SPIDER-MAN 

by Columbia Pictures 

May 2002

Spider-Man

Reviewed by Steven H Silver


Adapting any popular work for the big screen is fraught with peril.  There is no chance of completely satisfying all the fans of the original format, and changes must be made to attract those who aren’t fans of the work or character to see the film.  With the rise of the internet, this may have become more difficult, since so many websites offer gossip about the script and direction a film is going to take, long before the film is even shot.  This can lead to the long-time fans airing, quite publicly, their Cassandra-like wails that the film will be a dismal failure on every level.  Such predictions occurred for “Spider-Man” when it was revealed that the lead would be played by Tobey Maguire (similar, in many ways, to the outcry in 1989 when Michael Keaton was selected to portray Bruce Wayne/Batman).  A second outcry occurred upon learning that Spider-Man’s mechanical web spinners would be replaced by organic ones.

In both cases, the causes of the outcry worked well, at least for those not devote fans of the character.  Maguire managed to do a wonderful job as the nebbishy Peter Parker, playing him seriously enough that he didn’t become a joke and realistically enough that you could see that he was an outcast from his peers, although why they had developed such a strong antipathy towards him is never explored.  Similarly, the scenes in which he figures out how his webbing works, and, more importantly, how to control it, are done quite well and induce both laughter and sympathy.  Not only do these scenes, particularly his fight with Flash Thompson, allow the special effects crew to show a variety of interesting interpretations of Spider-Man’s powers, but they demonstrate how Parker learns about who he is, not just as Spider-Man, but as a person.

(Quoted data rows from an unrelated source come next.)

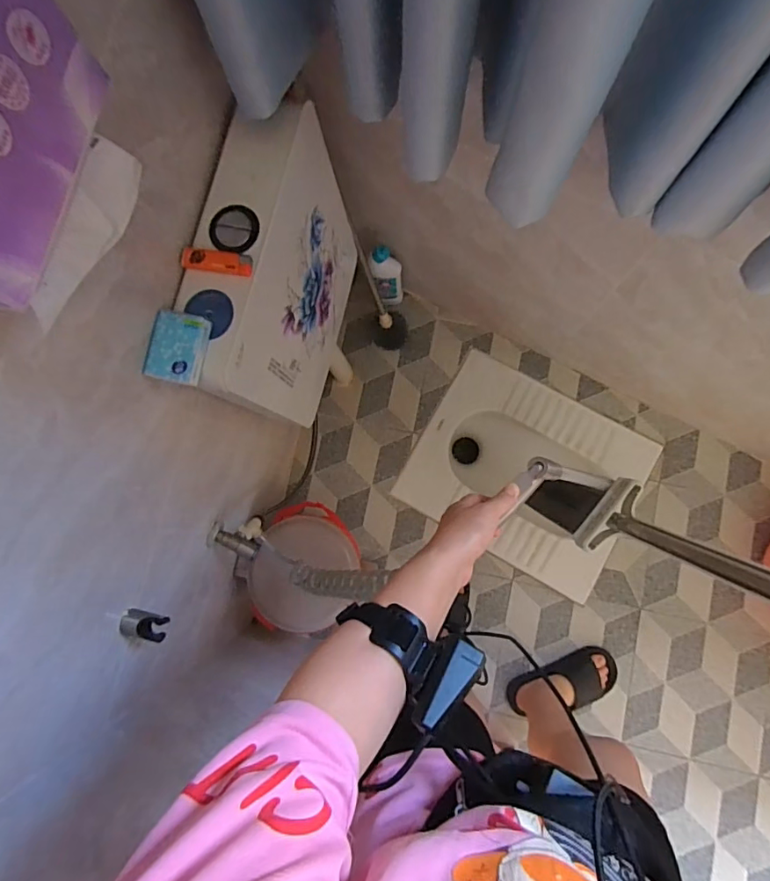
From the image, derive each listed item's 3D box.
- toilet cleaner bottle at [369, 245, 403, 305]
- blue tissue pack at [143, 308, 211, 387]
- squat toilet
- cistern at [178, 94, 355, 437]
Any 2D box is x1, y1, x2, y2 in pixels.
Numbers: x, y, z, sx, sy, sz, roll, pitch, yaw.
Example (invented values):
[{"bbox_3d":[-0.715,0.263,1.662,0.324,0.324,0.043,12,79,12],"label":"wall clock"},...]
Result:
[{"bbox_3d":[0.006,-0.362,1.106,0.067,0.204,0.044,-13,83,2],"label":"toilet cleaner bottle"},{"bbox_3d":[-0.226,-0.101,0.539,0.054,0.029,0.074,11,84,5],"label":"blue tissue pack"},{"bbox_3d":[0.336,0.079,1.246,0.489,0.202,0.406,29,86,7],"label":"squat toilet"},{"bbox_3d":[-0.151,-0.218,0.733,0.100,0.357,0.353,13,85,5],"label":"cistern"}]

For the latter,  Peter Parker is helped along by his Aunt May (Rosemary Harris) and Uncle Ben (Cliff Richardson in a cameo role).  Parker’s next door-neighbor, Mary Ann Watson (Kirsten Dunst) appears as a change from the comic book character, but works overall.  Her slightly schizophrenic relationship with Parker, alternating between being friendly and remembering him from when they were much younger to utterly ignoring his existence, seems a bit strange, but the fact that she is never portrayed as overtly hostile to Parker, as so many others are, helps the portrayal of the relationship.  The relationship which never does seem quite real is Parker’s friendship with Harry Osborn (James Franco).  Osborn is the scion of a wealthy father, Norman Osborn (Willem Dafoe), who befriends Parker when he finds himself in a public school, following his failure at numerous private institutions, but the two boys never really seem to have a basis for their friendship.

Of course, Osborn’s father is Spider-Man’s nemesis, the Green Goblin.  Perhaps taking his direction from Jack Nicholson’s portrayal of the Joker in “Batman,” Dafoe plays the Green Goblin with just the right amount of camp.  The character does not appear to be over the top, but he definitely is drunk on his own perceived power and intelligence.  Psychological scenes in which the two sides of the character talk to himself are well done and similar to the scenes in which Gollum confronts himself in “The Lord of the Rings:  The Two Towers,” although different enough to set them apart.

“Spider-Man” works well as both a film about characters and an action film.  The images have an appropriate comic-book brightness to them without degenerating into a cartoon.  None of the characters are invulnerable, yet the blood never gets out of hand.  If the audience is asked to suspend its disbelief for segments of the film, it is in a natural way which is to be expected from this sort of film.